Менее трагическим, но не менее характерным выглядит рассмотренное нами недоразумение по поводу лечебных приемов, применяемых к первобытным людям европейцами. Для того чтобы вскрыть и понять это недоразумение, следует ясно усвоить и выявить представление, которое существует у туземцев о болезни и лечении, о лекарствах и режиме, предписываемых белыми докторами, о последствиях, которых первобытный человек ожидает от выполнения предписаний белого врача, и т. д. Причина недоразумения становится очевидной, когда в корне этих представлений, столь отличных от наших, обнаруживается чисто мистическая концепция сопричастности и причинности, лежащая в основе всего первобытного мышления.

Если бы недоразумения подобного рода, которые должны были случаться очень часто, тщательно вскрывались и устранялись первыми белыми людьми, входившими в соприкосновение с туземцами, мы нашли бы драгоценные данные для того исследования, которое попытались провести. Однако этого не случилось, и много ценнейших возможностей безвозвратно потеряно. Европейцы, которые первыми вступили в более или менее постоянные сношения с первобытными племенами, имели совершенно иные заботы, чем наблюдение мышления и чувствований туземцев, а также точное сообщение и описание попадавшегося им материала. Даже если некоторые из них брали на себя эту длительную, тонкую и сложную задачу, то большинство европейцев были не в состоянии осуществить ее как следует. Для успеха в подобных делах требуется точное знание языка туземцев. Недостаточно усвоить язык настолько, чтобы без труда общаться с ними в повседневной жизни, передавать им желание или приказание, получать от них полезные сведения, касающиеся быта. Необходима также и совершенно другая вещь: первобытные языки часто отличают поразительная грамматическая сложность и удивительное богатство словаря, они принадлежат к типу, весьма отличному от индоевропейского или семитского, к которым привыкли мы.

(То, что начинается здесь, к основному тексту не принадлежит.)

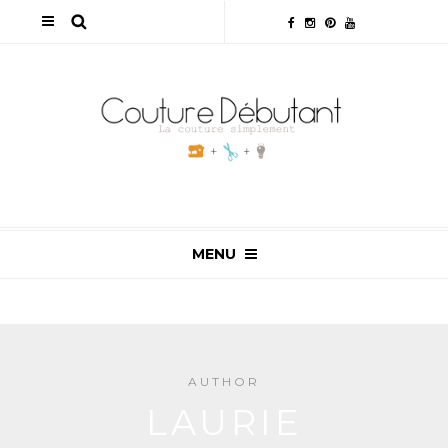
MENU
AUTHOR
LAURIE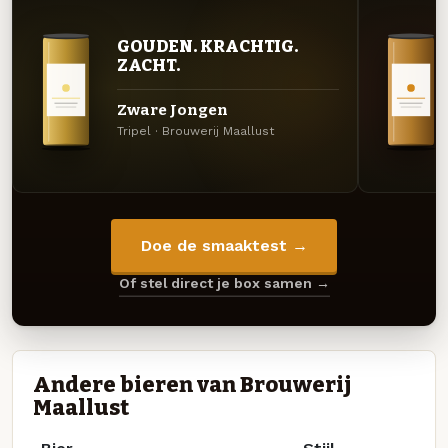
GOUDEN. KRACHTIG.
ZACHT.
Zware Jongen
Tripel · Brouwerij Maallust
Doe de smaaktest →
Of stel direct je box samen →
Andere bieren van Brouwerij
Maallust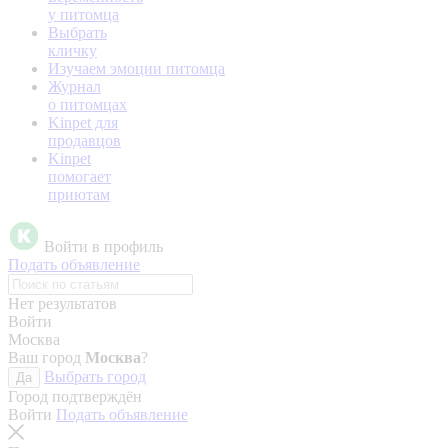
у питомца
Выбрать
кличку
Изучаем эмоции питомца
Журнал
о питомцах
Kinpet для
продавцов
Kinpet
помогает
приютам
Войти в профиль
Подать объявление
Нет результатов
Войти
Москва
Ваш город
Москва
?
Выбрать город
Да
Город подтверждён
Войти
Подать объявление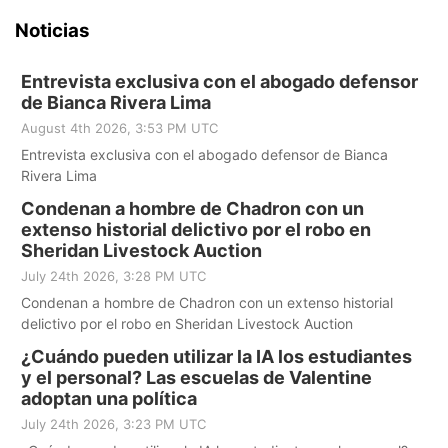
Noticias
Entrevista exclusiva con el abogado defensor
de Bianca Rivera Lima
August 4th 2026, 3:53 PM UTC
Entrevista exclusiva con el abogado defensor de Bianca
Rivera Lima
Condenan a hombre de Chadron con un
extenso historial delictivo por el robo en
Sheridan Livestock Auction
July 24th 2026, 3:28 PM UTC
Condenan a hombre de Chadron con un extenso historial
delictivo por el robo en Sheridan Livestock Auction
¿Cuándo pueden utilizar la IA los estudiantes
y el personal? Las escuelas de Valentine
adoptan una política
July 24th 2026, 3:23 PM UTC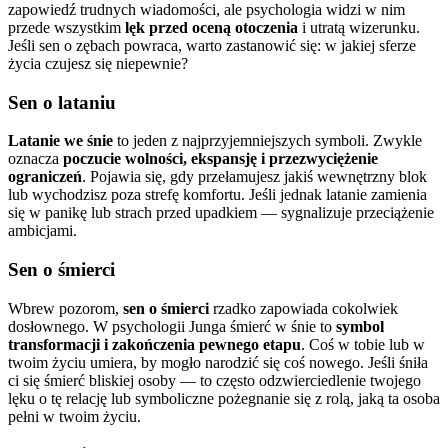
zapowiedź trudnych wiadomości, ale psychologia widzi w nim
przede wszystkim
lęk przed oceną otoczenia
i utratą wizerunku.
Jeśli sen o zębach powraca, warto zastanowić się: w jakiej sferze
życia czujesz się niepewnie?
Sen o lataniu
Latanie we śnie
to jeden z najprzyjemniejszych symboli. Zwykle
oznacza
poczucie wolności, ekspansję i przezwyciężenie
ograniczeń
. Pojawia się, gdy przełamujesz jakiś wewnętrzny blok
lub wychodzisz poza strefę komfortu. Jeśli jednak latanie zamienia
się w panikę lub strach przed upadkiem — sygnalizuje przeciążenie
ambicjami.
Sen o śmierci
Wbrew pozorom,
sen o śmierci
rzadko zapowiada cokolwiek
dosłownego. W psychologii Junga śmierć w śnie to
symbol
transformacji i zakończenia pewnego etapu
. Coś w tobie lub w
twoim życiu umiera, by mogło narodzić się coś nowego. Jeśli śniła
ci się śmierć bliskiej osoby — to często odzwierciedlenie twojego
lęku o tę relację lub symboliczne pożegnanie się z rolą, jaką ta osoba
pełni w twoim życiu.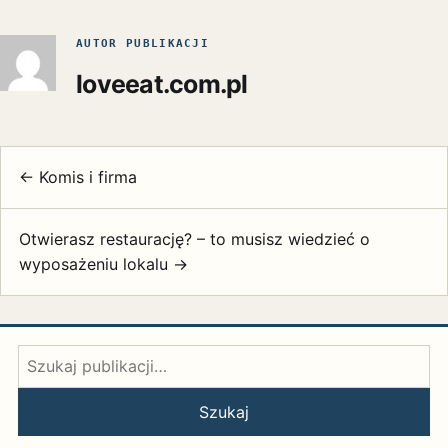
AUTOR PUBLIKACJI
loveeat.com.pl
← Komis i firma
Otwierasz restaurację? – to musisz wiedzieć o
wyposażeniu lokalu →
Szukaj:
Szukaj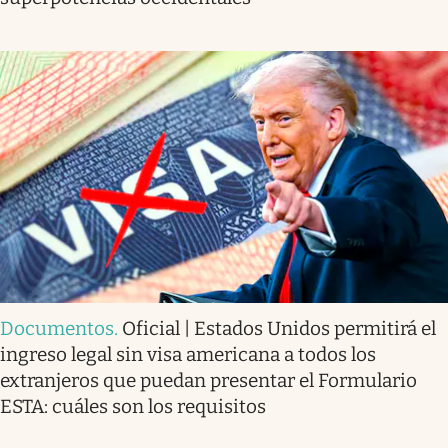
Documentos
.
Oficial | Estados Unidos permitirá el
ingreso legal sin visa americana a todos los
extranjeros que puedan presentar el Formulario
ESTA: cuáles son los requisitos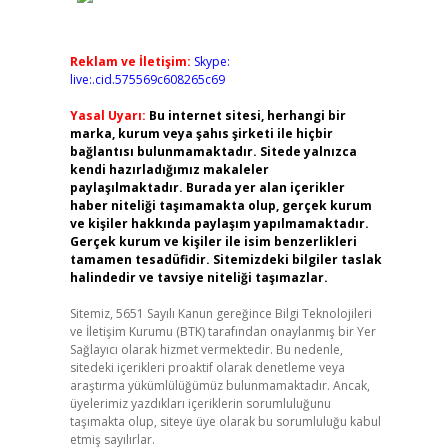
Reklam ve İletişim:
Skype:
live:.cid.575569c608265c69
Yasal Uyarı:
Bu internet sitesi, herhangi bir
marka, kurum veya şahıs şirketi ile hiçbir
bağlantısı bulunmamaktadır. Sitede yalnızca
kendi hazırladığımız makaleler
paylaşılmaktadır. Burada yer alan içerikler
haber niteliği taşımamakta olup, gerçek kurum
ve kişiler hakkında paylaşım yapılmamaktadır.
Gerçek kurum ve kişiler ile isim benzerlikleri
tamamen tesadüfidir. Sitemizdeki bilgiler taslak
halindedir ve tavsiye niteliği taşımazlar.
Sitemiz, 5651 Sayılı Kanun gereğince Bilgi Teknolojileri
ve İletişim Kurumu (BTK) tarafından onaylanmış bir Yer
Sağlayıcı olarak hizmet vermektedir. Bu nedenle,
sitedeki içerikleri proaktif olarak denetleme veya
araştırma yükümlülüğümüz bulunmamaktadır. Ancak,
üyelerimiz yazdıkları içeriklerin sorumluluğunu
taşımakta olup, siteye üye olarak bu sorumluluğu kabul
etmiş sayılırlar.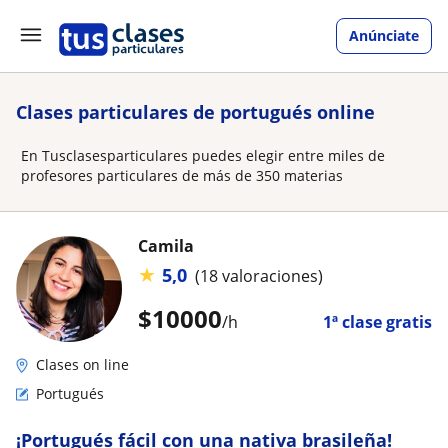
Anúnciate
Clases particulares de portugués online
En Tusclasesparticulares puedes elegir entre miles de
profesores particulares de más de 350 materias
Camila
★
5,0
(18 valoraciones)
$
10000
/h
1ª clase gratis
Clases on line
Portugués
¡Portugués fácil con una nativa brasileña!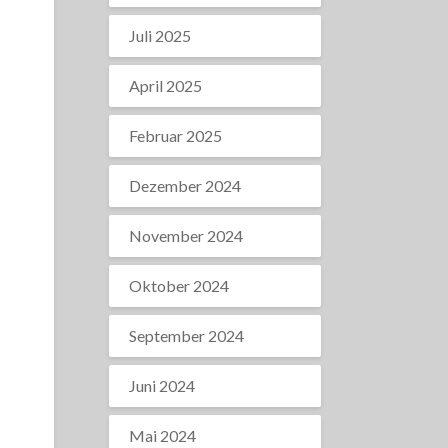
Juli 2025
April 2025
Februar 2025
Dezember 2024
November 2024
Oktober 2024
September 2024
Juni 2024
Mai 2024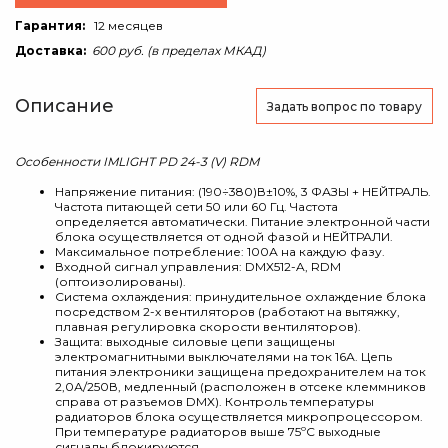
Гарантия:
12 месяцев
Доставка:
600 руб. (в пределах МКАД)
Описание
Задать вопрос
по товару
Особенности IMLIGHT PD 24-3 (V) RDM
Напряжение питания: (190÷380)В±10%, 3 ФАЗЫ + НЕЙТРАЛЬ.
Частота питающей сети 50 или 60 Гц. Частота
определяется автоматически. Питание электронной части
блока осуществляется от одной фазой и НЕЙТРАЛИ.
Максимальное потребление: 100А на каждую фазу.
Входной сигнал управления: DMX512-A, RDM
(оптоизолированы).
Система охлаждения: принудительное охлаждение блока
посредством 2-х вентиляторов (работают на вытяжку,
плавная регулировка скорости вентиляторов).
Защита: выходные силовые цепи защищены
электромагнитными выключателями на ток 16А. Цепь
питания электроники защищена предохранителем на ток
2,0А/250В, медленный (расположен в отсеке клеммников
справа от разъемов DMX). Контроль температуры
радиаторов блока осуществляется микропроцессором.
При температуре радиаторов выше 75ºС выходные
сигналы блокируются.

Для того чтобы уловить оттенки представлений туземцев, подчас озадачивающих нас, проследить, как эти представления связываются между собой в мифах, сказках, обрядах, необходимо овладеть духом и подробностями языка. Но во множестве случаев это условие выполнялось лишь приблизительно.

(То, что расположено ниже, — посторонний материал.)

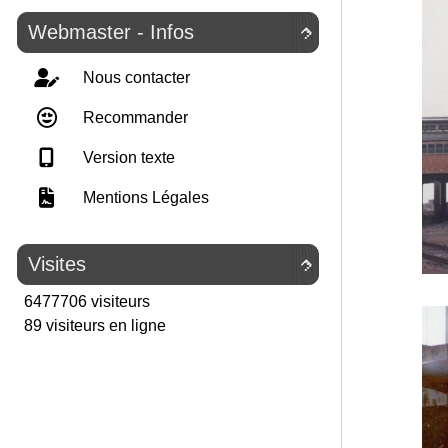
Webmaster - Infos

Nous contacter
Recommander
Version texte
Mentions Légales
Visites

6477706 visiteurs
89 visiteurs en ligne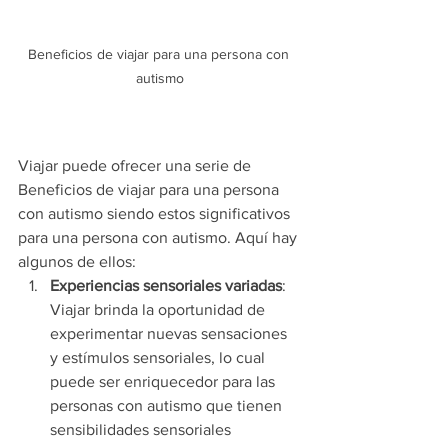
Beneficios de viajar para una persona con 
autismo
Viajar puede ofrecer una serie de 
Beneficios de viajar para una persona 
con autismo siendo estos significativos 
para una persona con autismo. Aquí hay 
algunos de ellos:
Experiencias sensoriales variadas
: 
Viajar brinda la oportunidad de 
experimentar nuevas sensaciones 
y estímulos sensoriales, lo cual 
puede ser enriquecedor para las 
personas con autismo que tienen 
sensibilidades sensoriales 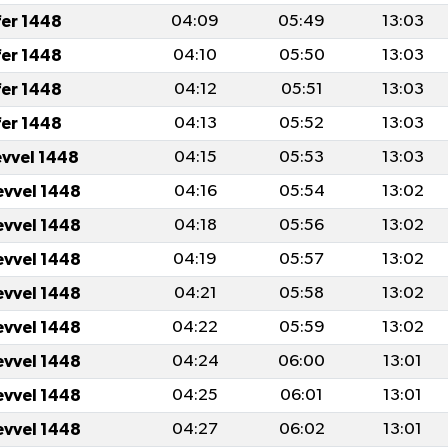
fer 1448
04:09
05:49
13:03
fer 1448
04:10
05:50
13:03
fer 1448
04:12
05:51
13:03
fer 1448
04:13
05:52
13:03
evvel 1448
04:15
05:53
13:03
evvel 1448
04:16
05:54
13:02
evvel 1448
04:18
05:56
13:02
evvel 1448
04:19
05:57
13:02
evvel 1448
04:21
05:58
13:02
evvel 1448
04:22
05:59
13:02
evvel 1448
04:24
06:00
13:01
evvel 1448
04:25
06:01
13:01
evvel 1448
04:27
06:02
13:01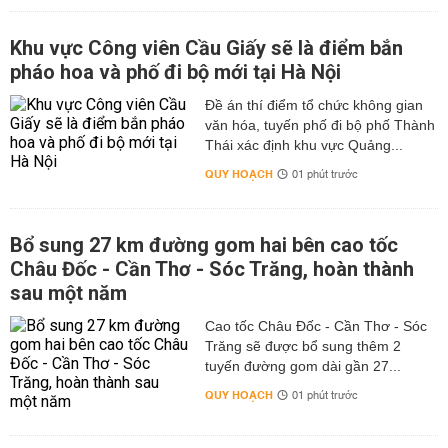
Khu vực Công viên Cầu Giấy sẽ là điểm bắn
pháo hoa và phố đi bộ mới tại Hà Nội
Đề án thí điểm tổ chức không gian
văn hóa, tuyến phố đi bộ phố Thành
Thái xác định khu vực Quảng...
QUY HOẠCH
01 phút trước
Bổ sung 27 km đường gom hai bên cao tốc
Châu Đốc - Cần Thơ - Sóc Trăng, hoàn thành
sau một năm
Cao tốc Châu Đốc - Cần Thơ - Sóc
Trăng sẽ được bổ sung thêm 2
tuyến đường gom dài gần 27...
QUY HOẠCH
01 phút trước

«В наших сношениях с туземцами, — говорит один английский администратор по поводу папуасов Новой Гвинеи, никогда ранее не видевших европейцев, — величайшая трудность заключается в том, чтобы заставить их понять точный смысл того, что им говорят, и уловить точный смысл того, что они говорят». Столь чужды друг другу сталкивающиеся в данном случае типы мышления, столь несходны привычки обеих сторон, столь различны манеры выражения! Европеец пользуется абстракцией, почти не задумываясь над этим, а простые логические операции настолько облегчены для него языком, что не требуют усилия. У первобытных людей мысль, язык имеют почти исключительно конкретный характер. «Метод рассуждения эскимосов, — говорит один хороший наблюдатель, — производит на нас впечатление весьма поверхностного, ибо они даже в малейшей степени не привыкли проделывать то, что мы называем законченным рядом рассуждений, и держаться какого-нибудь единого объекта. Другими словами, их мышление не поднимается до абстракций и логических формул, оно придерживается воспринятых образов и положений, следующих друг за другом по законам, которые с трудом улавливаются нами». Одним словом, наше мышление прежде всего концептуально, т. е. построено на понятиях, первобытное мышление совершенно не таково. Оно крайне трудно, если не недоступно, для европейца даже тогда, когда последний пытается к нему примениться, даже когда он владеет языком туземцев: европейцу крайне трудно, если не невозможно, мыслить как туземцы, даже если он как будто говорит подобно им.